Show each line of the data below that has the string "İsrail" in it.

Records Block Start

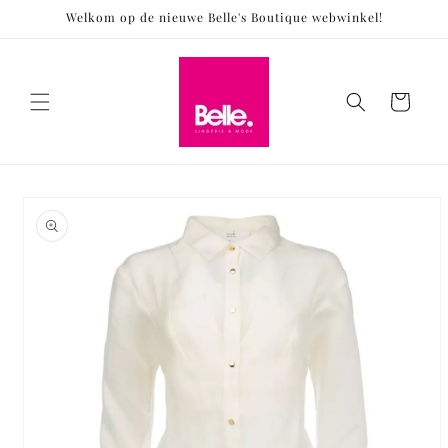
Meteen
Welkom op de nieuwe Belle's Boutique webwinkel!
naar de
content
Winkelwagen
Ga direct naar
productinformatie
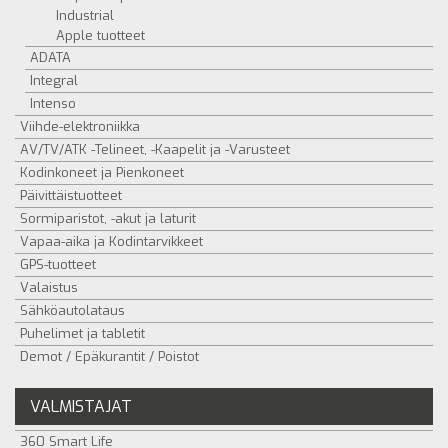
Industrial
Apple tuotteet
ADATA
Integral
Intenso
Viihde-elektroniikka
AV/TV/ATK -Telineet, -Kaapelit ja -Varusteet
Kodinkoneet ja Pienkoneet
Päivittäistuotteet
Sormiparistot, -akut ja laturit
Vapaa-aika ja Kodintarvikkeet
GPS-tuotteet
Valaistus
Sähköautolataus
Puhelimet ja tabletit
Demot / Epäkurantit / Poistot
VALMISTAJAT
360 Smart Life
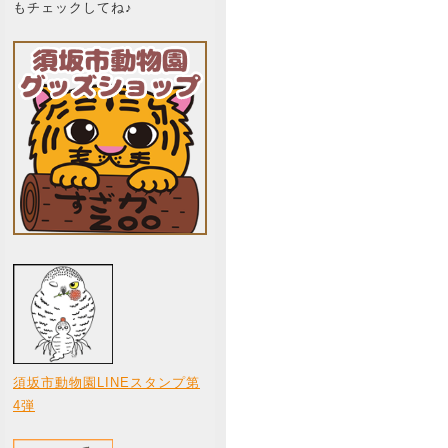
もチェックしてね♪
須坂市動物園LINEスタンプ第
4弾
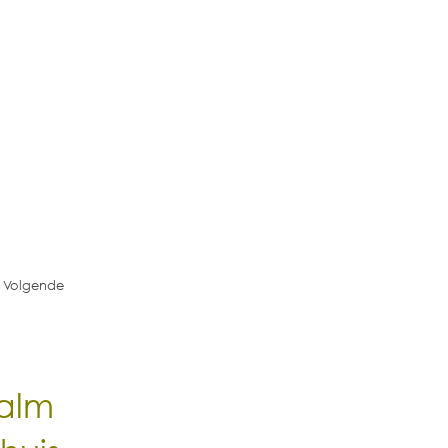
Volgende
alm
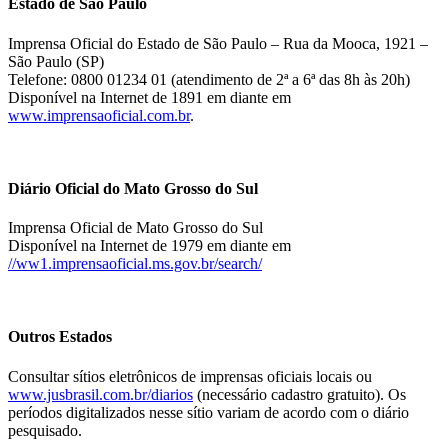
Estado de São Paulo
Imprensa Oficial do Estado de São Paulo – Rua da Mooca, 1921 –
São Paulo (SP)
Telefone: 0800 01234 01 (atendimento de 2ª a 6ª das 8h às 20h)
Disponível na Internet de 1891 em diante em
www.imprensaoficial.com.br
.
Diário Oficial do Mato Grosso do Sul
Imprensa Oficial de Mato Grosso do Sul
Disponível na Internet de 1979 em diante em
//ww1.imprensaoficial.ms.gov.br/search/
Outros Estados
Consultar sítios eletrônicos de imprensas oficiais locais ou
www.jusbrasil.com.br/diarios
(necessário cadastro gratuito). Os
períodos digitalizados nesse sítio variam de acordo com o diário
pesquisado.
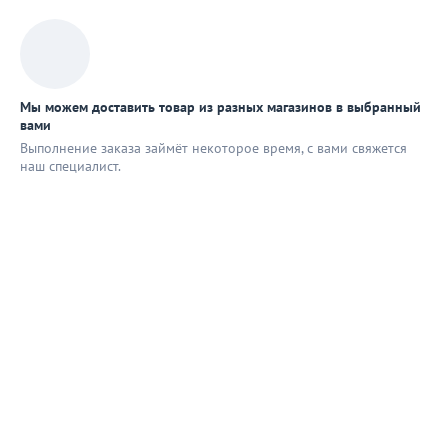
Мы можем доставить товар из разных магазинов в выбранный
вами
Выполнение заказа займёт некоторое время, с вами свяжется
наш специaлист.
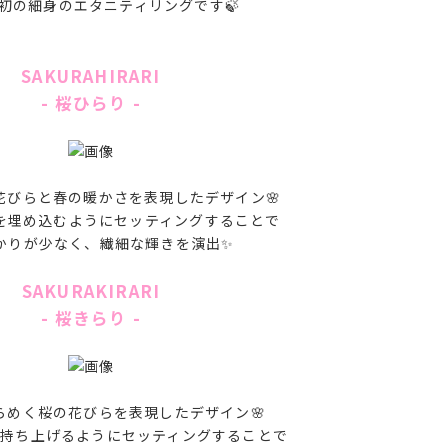
E初の細身のエタニティリングです🍃
SAKURAHIRARI
- 桜ひらり -
花びらと春の暖かさを表現したデザイン🌸
を埋め込むようにセッティングすることで
かりが少なく、繊細な輝きを演出✨
SAKURAKIRARI
- 桜きらり -
らめく桜の花びらを表現したデザイン🌸
を持ち上げるようにセッティングすることで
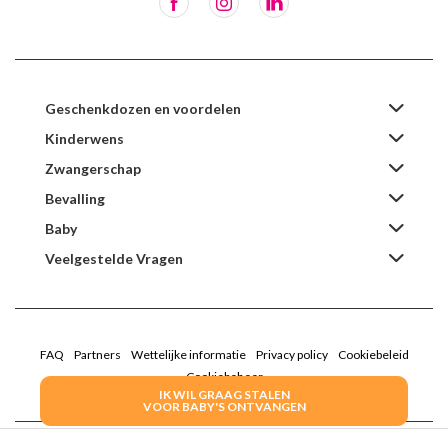
Geschenkdozen en voordelen
Kinderwens
Zwangerschap
Bevalling
Baby
Veelgestelde Vragen
FAQ
Partners
Wettelijke informatie
Privacy policy
Cookiebeleid
Cookiebeheer
IK WIL GRAAG STALEN
VOOR BABY'S ONTVANGEN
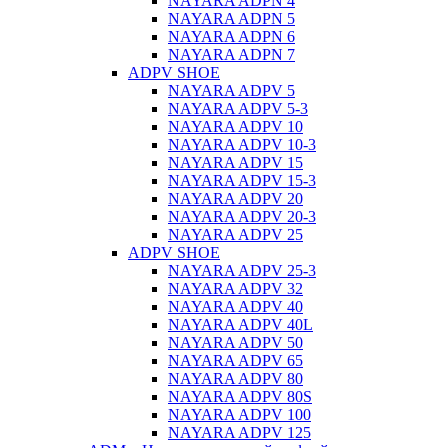
NAYARA ADPN 4
NAYARA ADPN 5
NAYARA ADPN 6
NAYARA ADPN 7
ADPV SHOE
ΝAYARA ADPV 5
NAYARA ADPV 5-3
NAYARA ADPV 10
NAYARA ADPV 10-3
NAYARA ADPV 15
NAYARA ADPV 15-3
NAYARA ADPV 20
NAYARA ADPV 20-3
NAYARA ADPV 25
ADPV SHOE
NAYARA ADPV 25-3
NAYARA ADPV 32
NAYARA ADPV 40
NAYARA ADPV 40L
NAYARA ADPV 50
NAYARA ADPV 65
NAYARA ADPV 80
NAYARA ADPV 80S
NAYARA ADPV 100
NAYARA ADPV 125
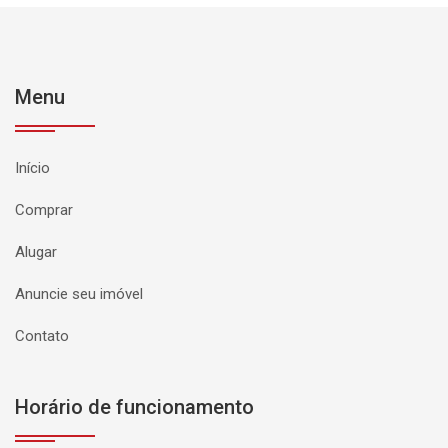
Menu
Início
Comprar
Alugar
Anuncie seu imóvel
Contato
Horário de funcionamento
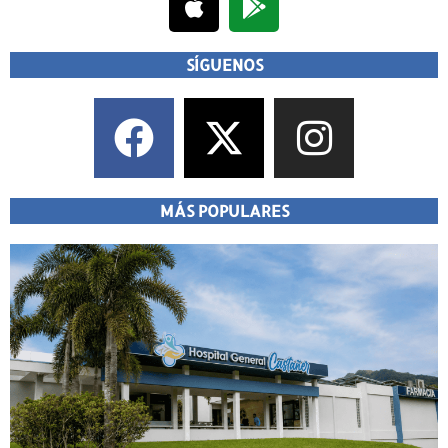
SÍGUENOS
MÁS POPULARES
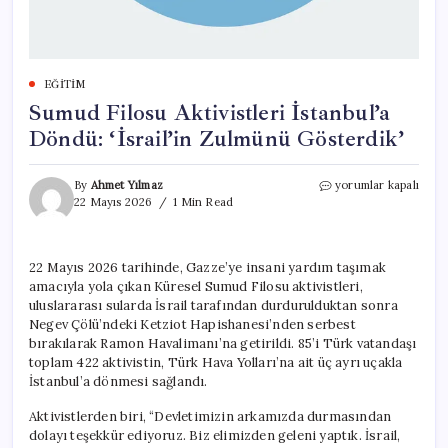
EĞITIM
Sumud Filosu Aktivistleri İstanbul’a
Döndü: ‘İsrail’in Zulmünü Gösterdik’
Sumud
By
Ahmet Yılmaz
yorumlar kapalı
Filosu
22 Mayıs 2026
1 Min Read
Aktivistleri
İstanbul’a
Döndü:
22 Mayıs 2026 tarihinde, Gazze’ye insani yardım taşımak
‘İsrail’in
amacıyla yola çıkan Küresel Sumud Filosu aktivistleri,
Zulmünü
Gösterdik’
uluslararası sularda İsrail tarafından durdurulduktan sonra
için
Negev Çölü’ndeki Ketziot Hapishanesi’nden serbest
bırakılarak Ramon Havalimanı’na getirildi. 85’i Türk vatandaşı
toplam 422 aktivistin, Türk Hava Yolları’na ait üç ayrı uçakla
İstanbul’a dönmesi sağlandı.
Aktivistlerden biri, “Devletimizin arkamızda durmasından
dolayı teşekkür ediyoruz. Biz elimizden geleni yaptık. İsrail,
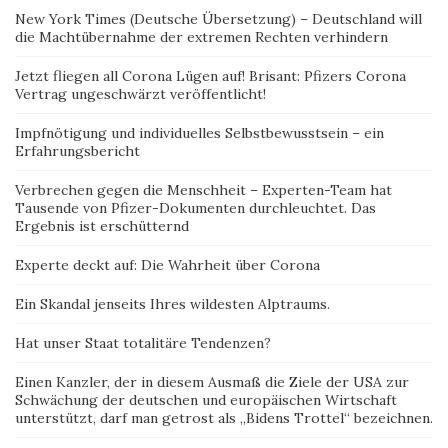
New York Times (Deutsche Übersetzung) – Deutschland will
die Machtübernahme der extremen Rechten verhindern
Jetzt fliegen all Corona Lügen auf! Brisant: Pfizers Corona
Vertrag ungeschwärzt veröffentlicht!
Impfnötigung und individuelles Selbstbewusstsein – ein
Erfahrungsbericht
Verbrechen gegen die Menschheit – Experten-Team hat
Tausende von Pfizer-Dokumenten durchleuchtet. Das
Ergebnis ist erschütternd
Experte deckt auf: Die Wahrheit über Corona
Ein Skandal jenseits Ihres wildesten Alptraums.
Hat unser Staat totalitäre Tendenzen?
Einen Kanzler, der in diesem Ausmaß die Ziele der USA zur
Schwächung der deutschen und europäischen Wirtschaft
unterstützt, darf man getrost als „Bidens Trottel“ bezeichnen.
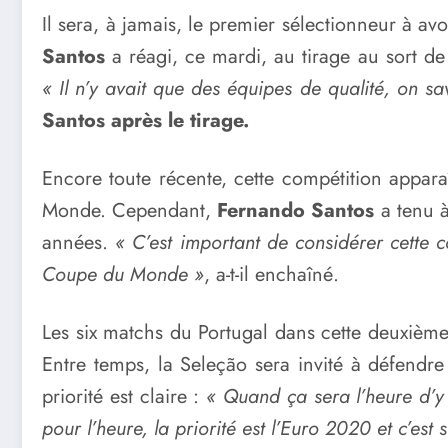
Il sera, à jamais, le premier sélectionneur à av
Santos
a réagi, ce mardi, au tirage au sort de
« Il n’y avait que des équipes de qualité, on sa
Santos après le tirage.
Encore toute récente, cette compétition appar
Monde. Cependant,
Fernando Santos
a tenu à
années.
« C’est important de considérer cette 
Coupe du Monde »
, a-t-il enchaîné.
Les six matchs du Portugal dans cette deuxième
Entre temps, la Seleção sera invité à défendr
priorité est claire :
« Quand ça sera l’heure d’y 
pour l’heure, la priorité est l’Euro 2020 et c’es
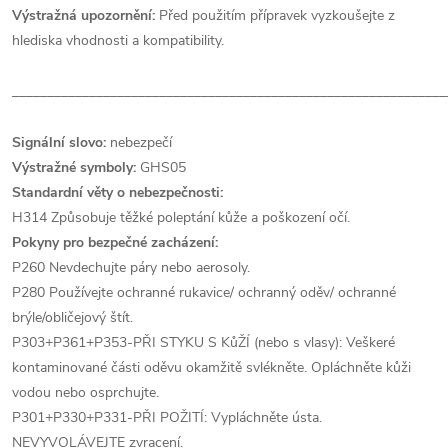
Výstražná upozornění:
Před použitím přípravek vyzkoušejte z
hlediska vhodnosti a kompatibility.
______________________________________________________________
Signální slovo:
nebezpečí
Výstražné symboly:
GHS05
Standardní věty o nebezpečnosti:
H314 Způsobuje těžké poleptání kůže a poškození očí.
Pokyny pro bezpečné zacházení:
P260 Nevdechujte páry nebo aerosoly.
P280 Používejte ochranné rukavice/ ochranný oděv/ ochranné
brýle/obličejový štít.
P303+P361+P353-PŘI STYKU S KůŽÍ (nebo s vlasy): Veškeré
kontaminované části oděvu okamžitě svlékněte. Opláchněte kůži
vodou nebo osprchujte.
P301+P330+P331-PŘI POŽITÍ: Vypláchněte ústa.
NEVYVOLÁVEJTE zvracení.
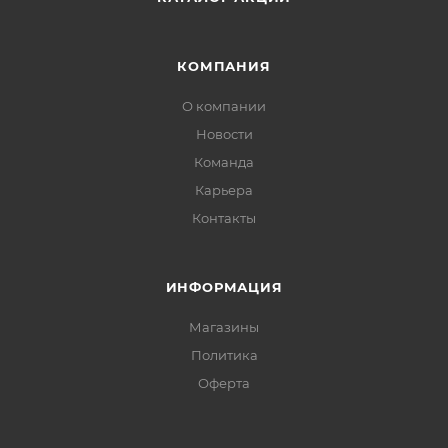
КОМПАНИЯ
О компании
Новости
Команда
Карьера
Контакты
ИНФОРМАЦИЯ
Магазины
Политика
Офертa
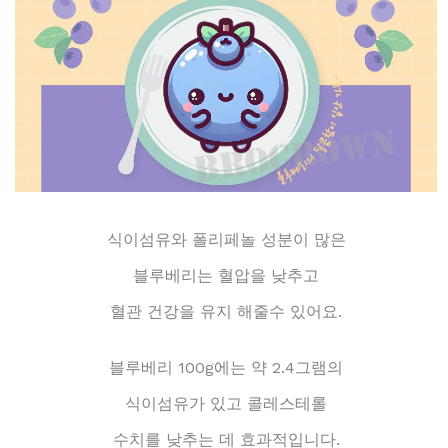
식이섬유와 폴리페놀 성분이 많은
블루베리는 혈압을 낮추고
혈관 건강을 유지 해줄수 있어요.
블루베리 100g에는 약 2.4그램의
식이섬유가 있고 콜레스테롤
수치를 낮추는 데 효과적입니다.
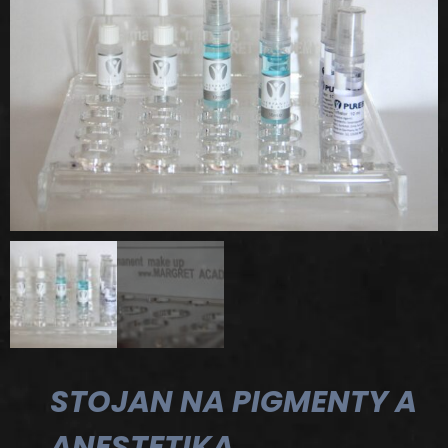
STOJAN NA PIGMENTY A
ANESTETIKA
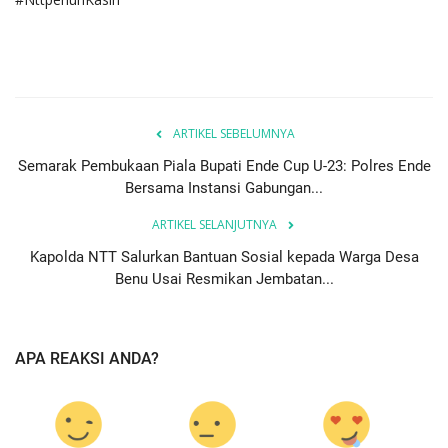
ARTIKEL SEBELUMNYA
Semarak Pembukaan Piala Bupati Ende Cup U-23: Polres Ende
Bersama Instansi Gabungan...
ARTIKEL SELANJUTNYA
Kapolda NTT Salurkan Bantuan Sosial kepada Warga Desa
Benu Usai Resmikan Jembatan...
APA REAKSI ANDA?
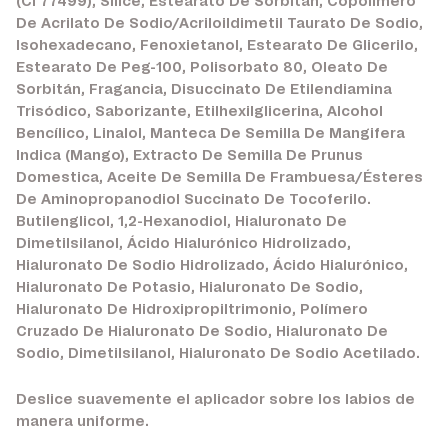
(Ci 77499), Sílice, Estearato De Sorbitán, Copolímero
De Acrilato De Sodio/Acriloildimetil Taurato De Sodio,
Isohexadecano, Fenoxietanol, Estearato De Glicerilo,
Estearato De Peg-100, Polisorbato 80, Oleato De
Sorbitán, Fragancia, Disuccinato De Etilendiamina
Trisódico, Saborizante, Etilhexilglicerina, Alcohol
Bencílico, Linalol, Manteca De Semilla De Mangifera
Indica (Mango), Extracto De Semilla De Prunus
Domestica, Aceite De Semilla De Frambuesa/Ésteres
De Aminopropanodiol Succinato De Tocoferilo.
Butilenglicol, 1,2-Hexanodiol, Hialuronato De
Dimetilsilanol, Ácido Hialurónico Hidrolizado,
Hialuronato De Sodio Hidrolizado, Ácido Hialurónico,
Hialuronato De Potasio, Hialuronato De Sodio,
Hialuronato De Hidroxipropiltrimonio, Polímero
Cruzado De Hialuronato De Sodio, Hialuronato De
Sodio, Dimetilsilanol, Hialuronato De Sodio Acetilado.
Deslice suavemente el aplicador sobre los labios de
manera uniforme.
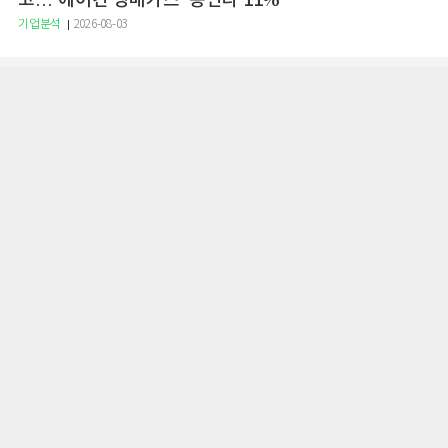
고…'에어컨 냉매가스' 동난다 11%
기업분석
2026-08-03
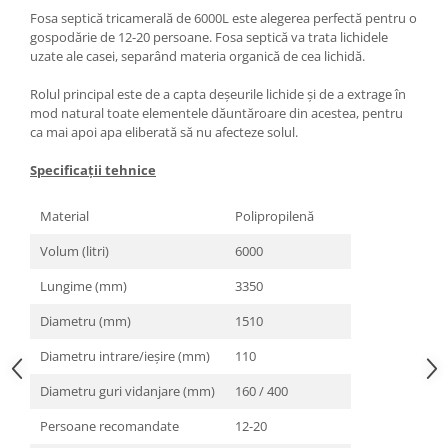
Fosa septică tricamerală de 6000L este alegerea perfectă pentru o
gospodărie de 12-20 persoane. Fosa septică va trata lichidele
uzate ale casei, separând materia organică de cea lichidă.
Rolul principal este de a capta deșeurile lichide și de a extrage în
mod natural toate elementele dăuntăroare din acestea, pentru
ca mai apoi apa eliberată să nu afecteze solul.
Specificații tehnice
Material
Polipropilenă
Volum (litri)
6000
Lungime (mm)
3350
Diametru (mm)
1510
Diametru intrare/ieșire (mm)
110
Diametru guri vidanjare (mm)
160 / 400
Persoane recomandate
12-20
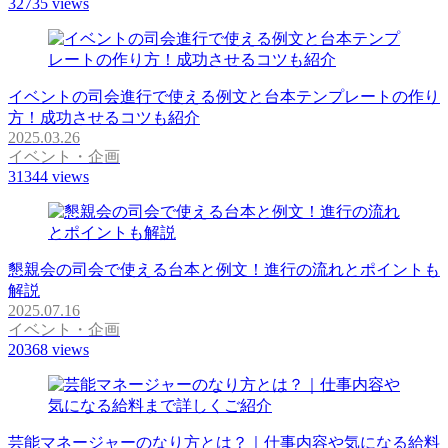
32735
views
イベントの司会進行で使える例文と台本テンプレートの作り
方！成功させるコツも紹介
2025.03.26
イベント・企画
31344
views
懇親会の司会で使える台本と例文！進行の流れとポイントも
解説
2025.07.16
イベント・企画
20368
views
芸能マネージャーのなり方とは？｜仕事内容や気になる給料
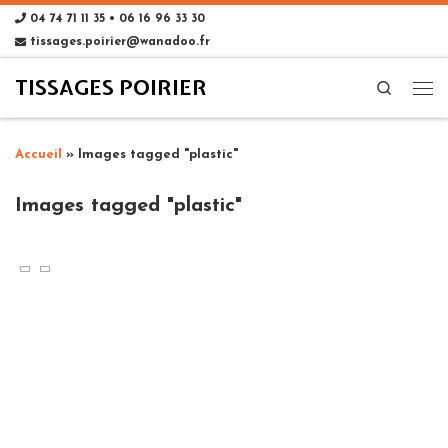
04 74 71 11 35 • 06 16 96 33 30
tissages.poirier@wanadoo.fr
TISSAGES POIRIER
Search
Accueil
»
Images tagged "plastic"
Images tagged "plastic"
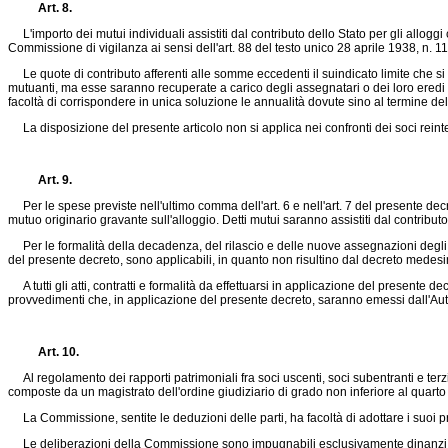
Art. 8.
L'importo dei mutui individuali assistiti dal contributo dello Stato per gli allogg
Commissione di vigilanza ai sensi dell'art. 88 del testo unico 28 aprile 1938, n. 1
Le quote di contributo afferenti alle somme eccedenti il suindicato limite che si
mutuanti, ma esse saranno recuperate a carico degli assegnatari o dei loro eredi o s
facoltà di corrispondere in unica soluzione le annualità dovute sino al termine 
La disposizione del presente articolo non si applica nei confronti dei soci reintegr
Art. 9.
Per le spese previste nell'ultimo comma dell'art. 6 e nell'art. 7 del presente decr
mutuo originario gravante sull'alloggio. Detti mutui saranno assistiti dal contributo
Per le formalità della decadenza, del rilascio e delle nuove assegnazioni degli a
del presente decreto, sono applicabili, in quanto non risultino dal decreto medesim
A tutti gli atti, contratti e formalità da effettuarsi in applicazione del presente de
provvedimenti che, in applicazione del presente decreto, saranno emessi dall'Auto
Art. 10.
Al regolamento dei rapporti patrimoniali fra soci uscenti, soci subentranti e ter
composte da un magistrato dell'ordine giudiziario di grado non inferiore al quarto 
La Commissione, sentite le deduzioni delle parti, ha facoltà di adottare i suoi provve
Le deliberazioni della Commissione sono impugnabili esclusivamente dinanzi all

Records Block End

Written response:
Döndü: ‘İsrail’in Zulmünü Gösterdik’
‘İsrail’in
uluslararası sularda İsrail tarafından durdurulduktan sonra
dolayı teşekkür ediyoruz. Biz elimizden geleni yaptık. İsrail,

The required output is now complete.